* _TASK DETAILS_: Below are records; transcribe only the line with "MORGAN, Rosemary J." and those after it, through the last line, without any change.

* _SOURCE MATERIAL_:
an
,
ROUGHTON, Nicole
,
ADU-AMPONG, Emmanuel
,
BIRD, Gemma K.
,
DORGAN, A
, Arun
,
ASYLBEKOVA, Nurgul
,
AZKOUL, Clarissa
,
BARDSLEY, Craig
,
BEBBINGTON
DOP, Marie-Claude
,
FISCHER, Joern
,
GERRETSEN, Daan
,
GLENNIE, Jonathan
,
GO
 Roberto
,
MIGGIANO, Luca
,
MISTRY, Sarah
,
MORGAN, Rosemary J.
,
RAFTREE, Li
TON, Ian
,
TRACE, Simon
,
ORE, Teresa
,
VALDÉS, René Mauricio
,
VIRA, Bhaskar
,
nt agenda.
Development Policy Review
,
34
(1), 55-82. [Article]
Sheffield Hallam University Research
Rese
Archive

* _OUTPUT OF THE TASK_:
MORGAN, Rosemary J.
,
RAFTREE, Li
TON, Ian
,
TRACE, Simon
,
ORE, Teresa
,
VALDÉS, René Mauricio
,
VIRA, Bhaskar
,
nt agenda.
Development Policy Review
,
34
(1), 55-82. [Article]
Sheffield Hallam University Research
Rese
Archive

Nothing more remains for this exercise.